Listed records:
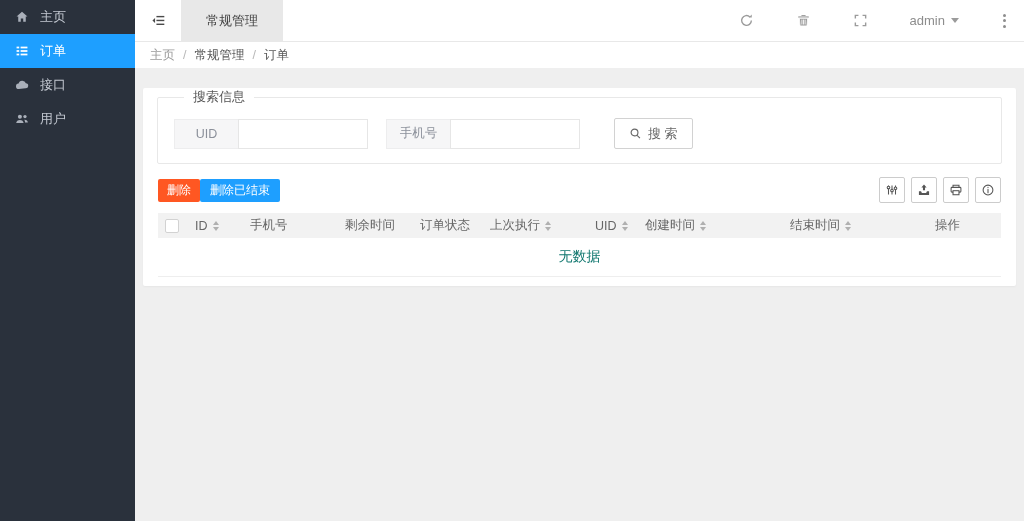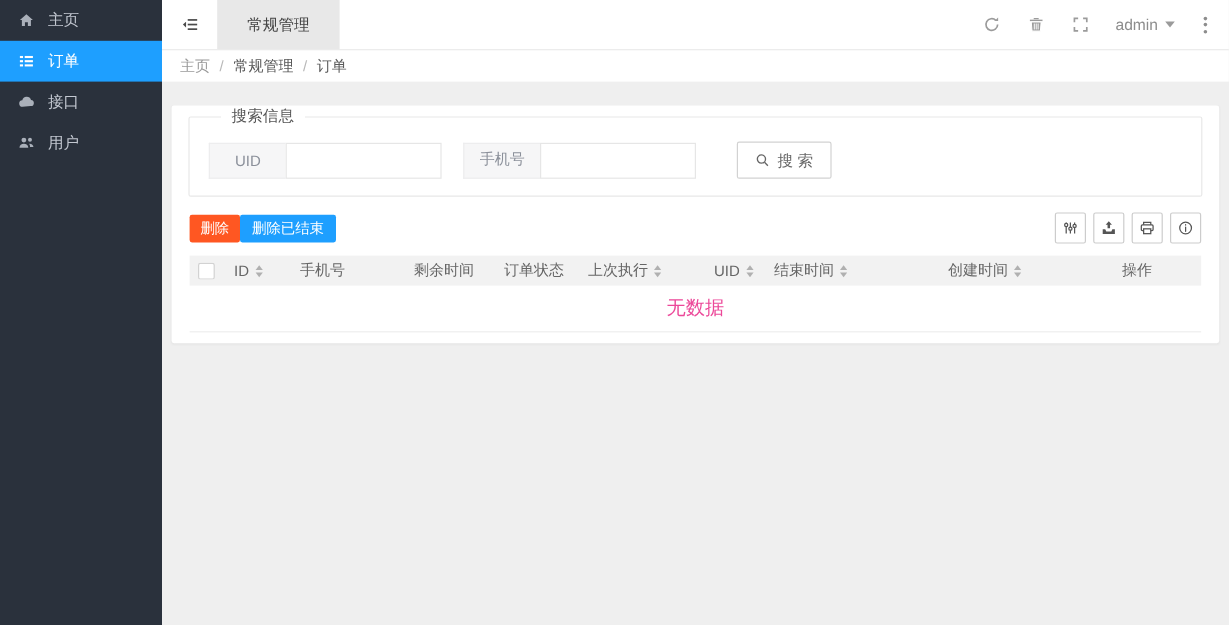--- a/index.html
+++ b/index.html
@@ -28,7 +28,7 @@
   .collapse-btn { width:46px; display:flex; align-items:center; justify-content:center; color:#4a4a4a; cursor:pointer; }
   .collapse-btn svg { width:15px; height:15px; }
   .tab { background:#e8e8e8; padding:0 25px; display:flex; align-items:center; font-size:13px; color:#444; cursor:pointer; }
-  .topbar-right { margin-left:auto; display:flex; align-items:center; gap:22px; padding-right:16px; color:#9b9b9b; }
+  .topbar-right { margin-left:auto; display:flex; align-items:center; gap:42px; padding-right:16px; color:#9b9b9b; }
   .tb-icon { width:15px; height:15px; display:flex; cursor:pointer; }
   .tb-icon svg { width:15px; height:15px; }
   .user-menu { display:flex; align-items:center; gap:6px; color:#8d8d8d; font-size:13px; cursor:pointer; }

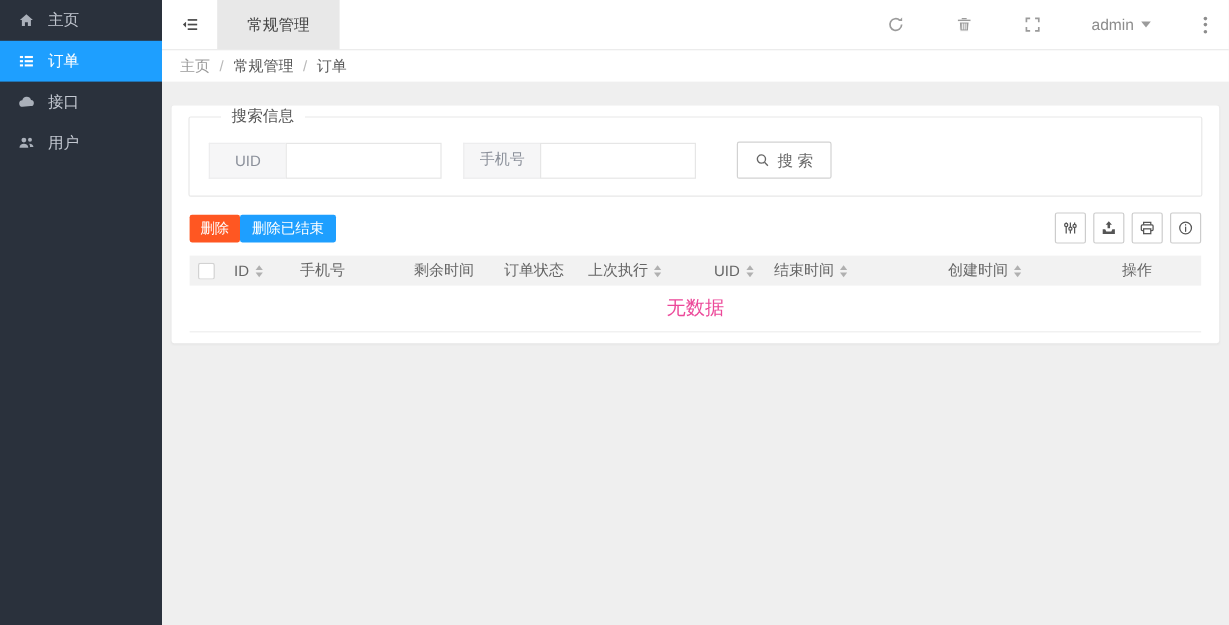--- a/index.html
+++ b/index.html
@@ -272,15 +272,15 @@
                   <i class="dn"></i>
                 </span>
             </div>
+            <div class="th th-c8">
+              <span>创建时间</span>
+              <span class="sort">
+                  <i class="up"></i>
+                  <i class="dn"></i>
+                </span>
+            </div>
             <div class="th th-c7">
               <span>结束时间</span>
-              <span class="sort">
-                  <i class="up"></i>
-                  <i class="dn"></i>
-                </span>
-            </div>
-            <div class="th th-c8">
-              <span>创建时间</span>
               <span class="sort">
                   <i class="up"></i>
                   <i class="dn"></i>

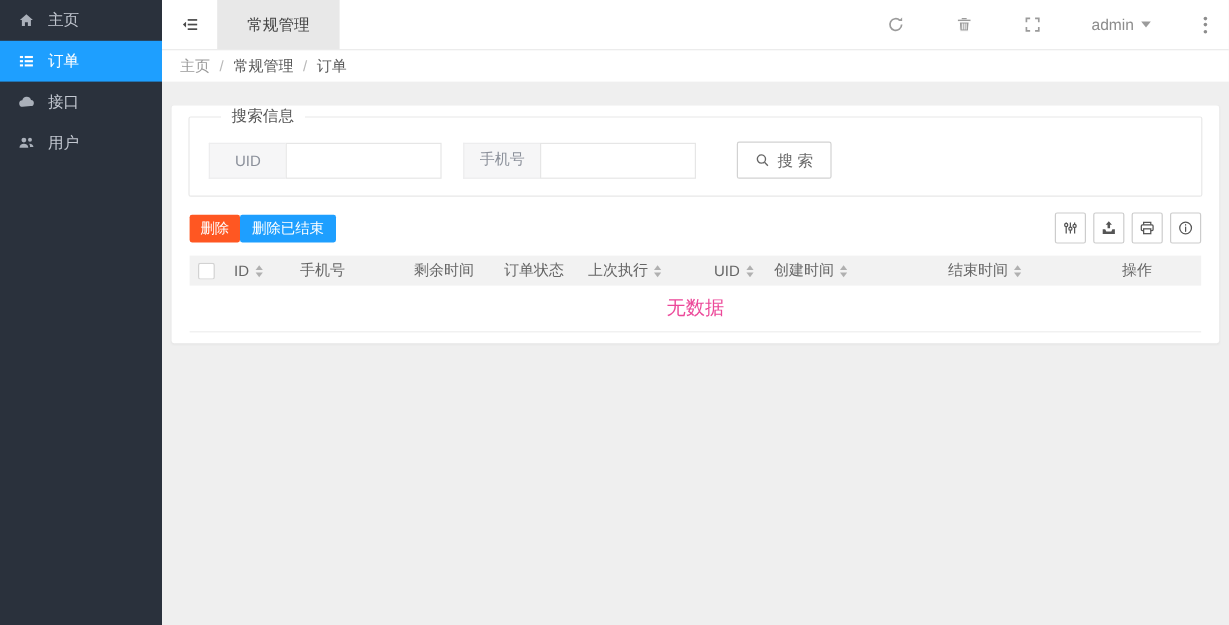--- a/index.html
+++ b/index.html
@@ -74,7 +74,7 @@
   .sort { display:inline-flex; flex-direction:column; gap:2px; cursor:pointer; }
   .sort .up { width:0; height:0; border-left:3.5px solid transparent; border-right:3.5px solid transparent; border-bottom:4px solid #b0b0b0; }
   .sort .dn { width:0; height:0; border-left:3.5px solid transparent; border-right:3.5px solid transparent; border-top:4px solid #b0b0b0; }
-  .empty-row { height:39px; display:flex; align-items:center; justify-content:center; color:#ec4899; font-size:16px; border-bottom:1px solid #eee; }
+  .empty-row { height:39px; display:flex; align-items:center; justify-content:center; color:#0f766e; font-size:14px; border-bottom:1px solid #eee; }
 </style>
 </head>
 <body>

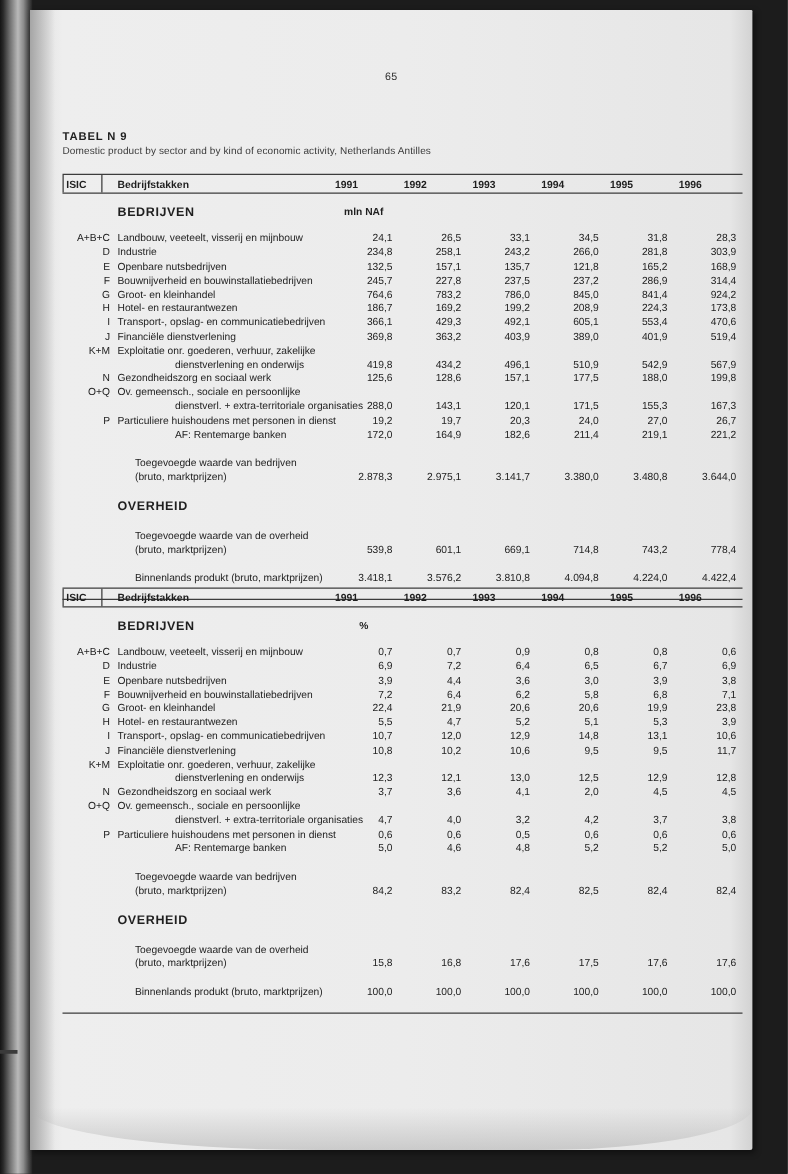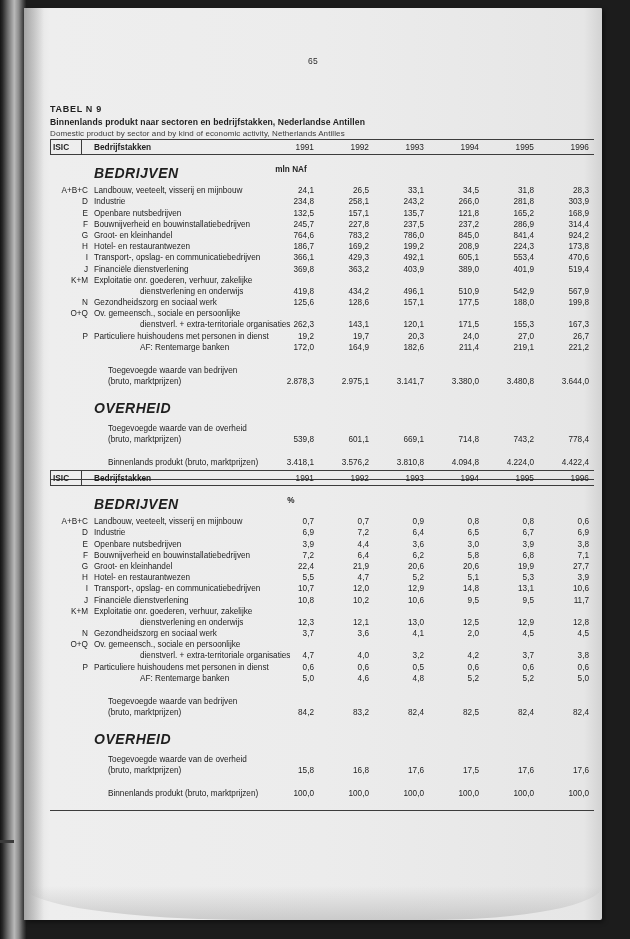--- a/index.html
+++ b/index.html
@@ -195,7 +195,6 @@
 
     <div class="title-block">
       <div class="t-tabel">TABEL N 9</div>
-      <div class="t-nl">Binnenlands produkt naar sectoren en bedrijfstakken, Nederlandse Antillen</div>
       <div class="t-en">Domestic product by sector and by kind of economic activity, Netherlands Antilles</div>
     </div>
 

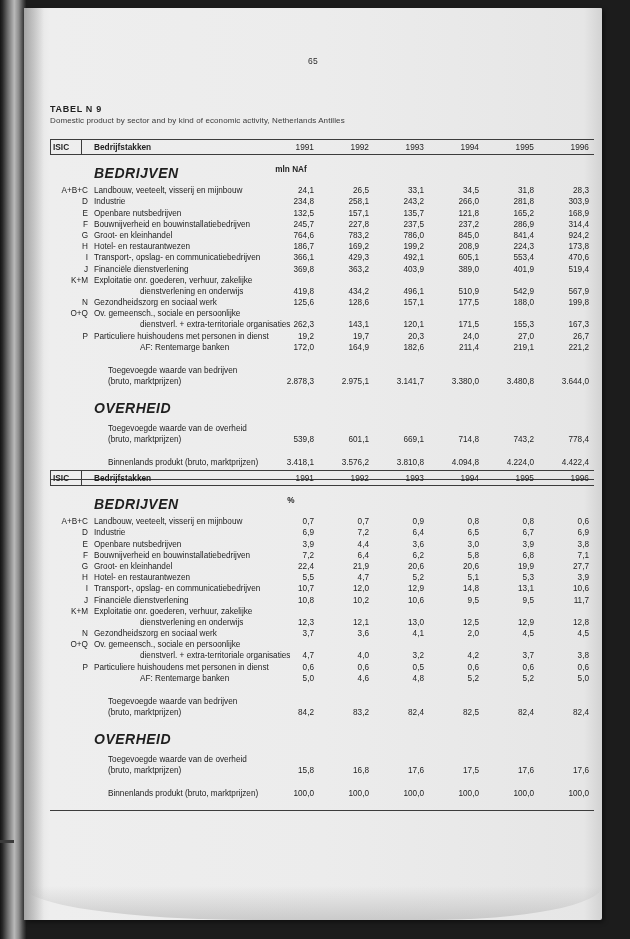--- a/index.html
+++ b/index.html
@@ -130,8 +130,8 @@
   }
   .hdr-year {
     position: absolute; top: 2px;
-    width: 46px; text-align: right;
-    font-size: 8.3px; font-weight: normal; color: #1f1f1f;
+    width: 46px; 
+    font-size: 8.3px; font-weight: bold; color: #1f1f1f;
   }
 
   

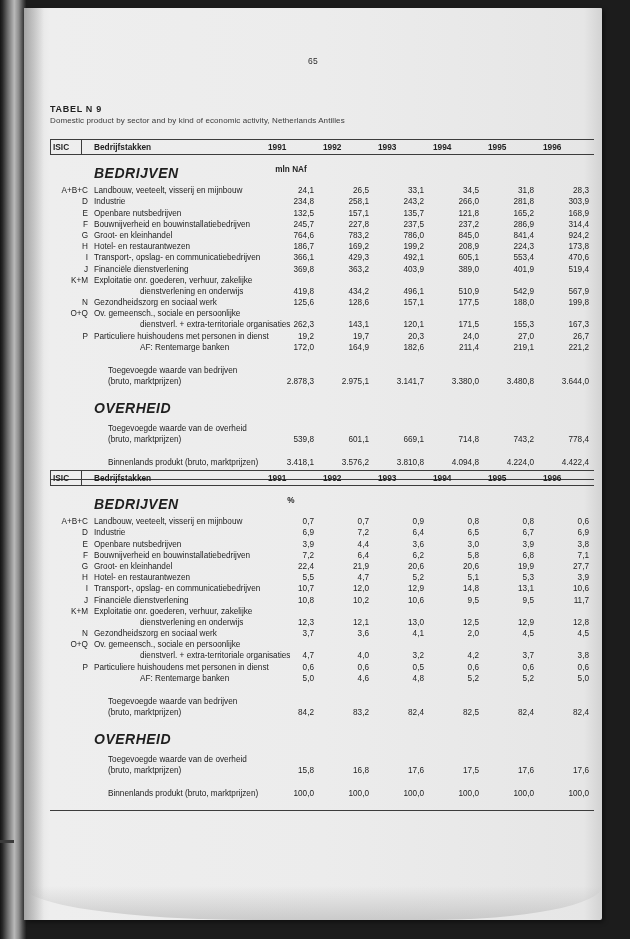--- a/index.html
+++ b/index.html
@@ -153,7 +153,7 @@
 
   .sec-label {
     position: absolute; left: 44px; top: 0;
-    font-size: 14px; font-weight: bold; letter-spacing: 0.5px; color: #1f1f1f; font-style: italic;
+    font-size: 10px; font-weight: bold; letter-spacing: 0.5px; color: #1f1f1f;
   }
   .unit-label {
     position: absolute; top: 0;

Directive: Begin at the line containing "position: absolute; top: 2px;" and stop at the final line of the data. Retype those lines exactly, without the pictures.

Response area:
     position: absolute; top: 2px;
-    width: 46px; text-align: right;
-    font-size: 8.3px; font-weight: normal; color: #1f1f1f;
+    width: 46px; 
+    font-size: 8.3px; font-weight: bold; color: #1f1f1f;
   }
 
   

--- a/index.html
+++ b/index.html
@@ -153,7 +153,7 @@
 
   .sec-label {
     position: absolute; left: 44px; top: 0;
-    font-size: 14px; font-weight: bold; letter-spacing: 0.5px; color: #1f1f1f; font-style: italic;
+    font-size: 10px; font-weight: bold; letter-spacing: 0.5px; color: #1f1f1f;
   }
   .unit-label {
     position: absolute; top: 0;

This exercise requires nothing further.